[YOUR TASKS]
[1] In the mailing-list excerpt, what function does the quoted reply say many applications are stuck in?
[2] Please quote the mailing-list excerpt from "On Wed, Apr" up to and including "years ago ;)".

[SELECTED EXTRACT]
On Wed, Apr 07, 2010 at 03:00:50PM +0800, Wu Fengguang wrote:
> Many applications (this one and below) are stuck in
> wait_on_page_writeback(). I guess this is why "heavy write to
> irrelevant partition stalls the whole system". They are stuck on page
> allocation. Your 512MB system memory is a bit tight, so reclaim
> pressure is a bit high, which triggers the wait-on-writeback logic.

"Your 512MB system memory is a bit tight".
Heh, try to survive making such a statement 15 years ago ;)
(but you likely meant this in the context of inducing a whopping 300MB write)

Thank you for your reply, I'll test the patch ASAP (with large writes
and Firefox sync mixed in), maybe this will improve things already.

[RECORD EXCERPTS]
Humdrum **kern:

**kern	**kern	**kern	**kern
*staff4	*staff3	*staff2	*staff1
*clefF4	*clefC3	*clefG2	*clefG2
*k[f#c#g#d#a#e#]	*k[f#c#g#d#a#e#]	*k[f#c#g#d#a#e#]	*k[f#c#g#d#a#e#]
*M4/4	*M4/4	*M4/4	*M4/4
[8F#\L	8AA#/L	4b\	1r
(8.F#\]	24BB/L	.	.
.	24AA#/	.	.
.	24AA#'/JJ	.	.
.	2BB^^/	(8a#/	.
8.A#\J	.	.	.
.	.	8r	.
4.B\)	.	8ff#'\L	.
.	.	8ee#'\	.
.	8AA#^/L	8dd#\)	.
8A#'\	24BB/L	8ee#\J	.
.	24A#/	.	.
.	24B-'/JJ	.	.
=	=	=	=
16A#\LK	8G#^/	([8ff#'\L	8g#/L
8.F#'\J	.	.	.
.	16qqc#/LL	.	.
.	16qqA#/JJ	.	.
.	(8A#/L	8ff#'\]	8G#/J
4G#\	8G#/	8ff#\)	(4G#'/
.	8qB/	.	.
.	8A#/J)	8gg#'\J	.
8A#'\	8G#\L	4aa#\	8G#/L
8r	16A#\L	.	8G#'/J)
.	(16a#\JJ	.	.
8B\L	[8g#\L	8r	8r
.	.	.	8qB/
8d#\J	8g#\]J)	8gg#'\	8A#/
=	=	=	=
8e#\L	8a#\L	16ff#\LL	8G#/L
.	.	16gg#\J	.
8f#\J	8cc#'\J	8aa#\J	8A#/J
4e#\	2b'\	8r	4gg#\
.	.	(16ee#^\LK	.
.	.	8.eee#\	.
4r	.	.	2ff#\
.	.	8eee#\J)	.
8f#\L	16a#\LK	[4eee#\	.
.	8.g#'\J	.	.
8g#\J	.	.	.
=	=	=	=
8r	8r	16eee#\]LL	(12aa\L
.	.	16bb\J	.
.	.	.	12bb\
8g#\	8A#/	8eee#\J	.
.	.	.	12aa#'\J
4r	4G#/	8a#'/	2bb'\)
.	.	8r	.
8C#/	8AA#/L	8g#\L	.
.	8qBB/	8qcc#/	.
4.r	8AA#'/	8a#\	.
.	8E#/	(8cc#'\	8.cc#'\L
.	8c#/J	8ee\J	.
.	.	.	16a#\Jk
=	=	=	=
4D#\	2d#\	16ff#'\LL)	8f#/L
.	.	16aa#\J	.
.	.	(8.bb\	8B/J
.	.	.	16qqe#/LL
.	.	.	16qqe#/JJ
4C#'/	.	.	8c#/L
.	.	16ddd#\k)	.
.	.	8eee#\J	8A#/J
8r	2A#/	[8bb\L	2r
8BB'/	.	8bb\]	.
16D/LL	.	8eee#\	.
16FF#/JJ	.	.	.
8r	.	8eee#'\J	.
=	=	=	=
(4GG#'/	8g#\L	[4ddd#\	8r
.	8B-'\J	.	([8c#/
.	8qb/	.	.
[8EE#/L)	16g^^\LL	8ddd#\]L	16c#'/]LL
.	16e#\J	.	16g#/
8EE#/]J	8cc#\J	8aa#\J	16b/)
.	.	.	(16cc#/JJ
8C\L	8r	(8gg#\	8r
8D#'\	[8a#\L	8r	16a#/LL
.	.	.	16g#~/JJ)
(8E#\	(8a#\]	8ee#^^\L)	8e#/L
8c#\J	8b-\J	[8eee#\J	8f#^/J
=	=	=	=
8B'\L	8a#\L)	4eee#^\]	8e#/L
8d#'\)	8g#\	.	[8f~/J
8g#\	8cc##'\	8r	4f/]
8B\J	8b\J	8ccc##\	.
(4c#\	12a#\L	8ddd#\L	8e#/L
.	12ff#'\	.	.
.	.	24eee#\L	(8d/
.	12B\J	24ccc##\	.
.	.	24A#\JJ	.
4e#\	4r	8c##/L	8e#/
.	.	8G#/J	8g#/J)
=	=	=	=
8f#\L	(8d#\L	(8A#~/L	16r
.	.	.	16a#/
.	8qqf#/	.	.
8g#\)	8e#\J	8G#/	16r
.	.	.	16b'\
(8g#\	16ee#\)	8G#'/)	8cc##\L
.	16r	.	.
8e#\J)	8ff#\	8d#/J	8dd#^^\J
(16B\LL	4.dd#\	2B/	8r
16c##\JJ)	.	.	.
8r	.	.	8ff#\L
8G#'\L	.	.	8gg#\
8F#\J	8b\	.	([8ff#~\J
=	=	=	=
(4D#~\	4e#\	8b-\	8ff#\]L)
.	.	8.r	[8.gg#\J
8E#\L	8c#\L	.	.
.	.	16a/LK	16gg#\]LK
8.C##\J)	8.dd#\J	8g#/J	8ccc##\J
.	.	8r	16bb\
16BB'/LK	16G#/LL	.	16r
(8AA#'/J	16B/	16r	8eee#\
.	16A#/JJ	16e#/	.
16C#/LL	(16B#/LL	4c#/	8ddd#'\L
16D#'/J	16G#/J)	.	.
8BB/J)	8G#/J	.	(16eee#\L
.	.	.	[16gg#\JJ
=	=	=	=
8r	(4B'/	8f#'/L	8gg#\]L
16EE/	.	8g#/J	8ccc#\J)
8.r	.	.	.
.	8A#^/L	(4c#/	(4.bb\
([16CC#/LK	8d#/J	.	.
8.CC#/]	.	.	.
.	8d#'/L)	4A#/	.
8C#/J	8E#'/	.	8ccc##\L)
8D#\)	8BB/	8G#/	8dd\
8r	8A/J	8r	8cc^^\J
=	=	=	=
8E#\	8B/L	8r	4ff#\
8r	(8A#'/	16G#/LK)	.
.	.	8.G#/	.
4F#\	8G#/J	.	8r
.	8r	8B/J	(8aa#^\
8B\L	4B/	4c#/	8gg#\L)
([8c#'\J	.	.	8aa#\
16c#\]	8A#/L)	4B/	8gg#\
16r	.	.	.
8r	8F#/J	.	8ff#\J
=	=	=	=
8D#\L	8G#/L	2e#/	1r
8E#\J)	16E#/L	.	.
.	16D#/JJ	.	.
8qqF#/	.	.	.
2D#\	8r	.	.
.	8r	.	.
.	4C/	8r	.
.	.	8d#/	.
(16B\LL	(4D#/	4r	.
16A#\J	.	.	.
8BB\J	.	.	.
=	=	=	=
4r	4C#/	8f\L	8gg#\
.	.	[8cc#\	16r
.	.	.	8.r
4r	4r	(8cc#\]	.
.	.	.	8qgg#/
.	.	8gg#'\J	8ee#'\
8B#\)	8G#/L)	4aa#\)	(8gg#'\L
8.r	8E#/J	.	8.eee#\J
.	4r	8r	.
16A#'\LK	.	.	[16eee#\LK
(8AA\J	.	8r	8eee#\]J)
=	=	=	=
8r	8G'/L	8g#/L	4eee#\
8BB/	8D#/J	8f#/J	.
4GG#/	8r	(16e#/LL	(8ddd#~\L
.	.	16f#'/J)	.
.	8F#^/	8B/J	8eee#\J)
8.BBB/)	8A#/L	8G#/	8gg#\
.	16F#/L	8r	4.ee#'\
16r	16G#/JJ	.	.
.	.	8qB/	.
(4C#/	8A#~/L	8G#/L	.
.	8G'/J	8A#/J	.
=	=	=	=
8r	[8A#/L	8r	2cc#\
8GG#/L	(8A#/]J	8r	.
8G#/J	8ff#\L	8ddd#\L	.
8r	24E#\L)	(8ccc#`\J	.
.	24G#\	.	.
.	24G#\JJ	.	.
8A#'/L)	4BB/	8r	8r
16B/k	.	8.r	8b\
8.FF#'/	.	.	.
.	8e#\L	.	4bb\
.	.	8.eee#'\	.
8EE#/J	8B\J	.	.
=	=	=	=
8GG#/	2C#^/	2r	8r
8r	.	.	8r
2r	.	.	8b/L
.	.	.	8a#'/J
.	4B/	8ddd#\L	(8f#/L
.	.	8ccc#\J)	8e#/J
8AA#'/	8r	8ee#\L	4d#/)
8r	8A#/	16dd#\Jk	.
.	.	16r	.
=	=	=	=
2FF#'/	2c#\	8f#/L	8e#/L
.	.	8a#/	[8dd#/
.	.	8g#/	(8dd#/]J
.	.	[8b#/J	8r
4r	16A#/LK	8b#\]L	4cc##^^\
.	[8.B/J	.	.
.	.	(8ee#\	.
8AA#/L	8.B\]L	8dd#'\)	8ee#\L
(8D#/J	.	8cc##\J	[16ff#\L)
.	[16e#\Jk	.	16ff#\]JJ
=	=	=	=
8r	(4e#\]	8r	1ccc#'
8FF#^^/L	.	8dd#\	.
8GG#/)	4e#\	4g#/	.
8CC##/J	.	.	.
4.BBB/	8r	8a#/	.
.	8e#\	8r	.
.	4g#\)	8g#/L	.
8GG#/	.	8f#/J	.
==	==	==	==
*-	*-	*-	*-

[FULL SOLUTIONS]
[1] wait_on_page_writeback()

[2]
On Wed, Apr 07, 2010 at 03:00:50PM +0800, Wu Fengguang wrote:
> Many applications (this one and below) are stuck in
> wait_on_page_writeback(). I guess this is why "heavy write to
> irrelevant partition stalls the whole system". They are stuck on page
> allocation. Your 512MB system memory is a bit tight, so reclaim
> pressure is a bit high, which triggers the wait-on-writeback logic.

"Your 512MB system memory is a bit tight".
Heh, try to survive making such a statement 15 years ago ;)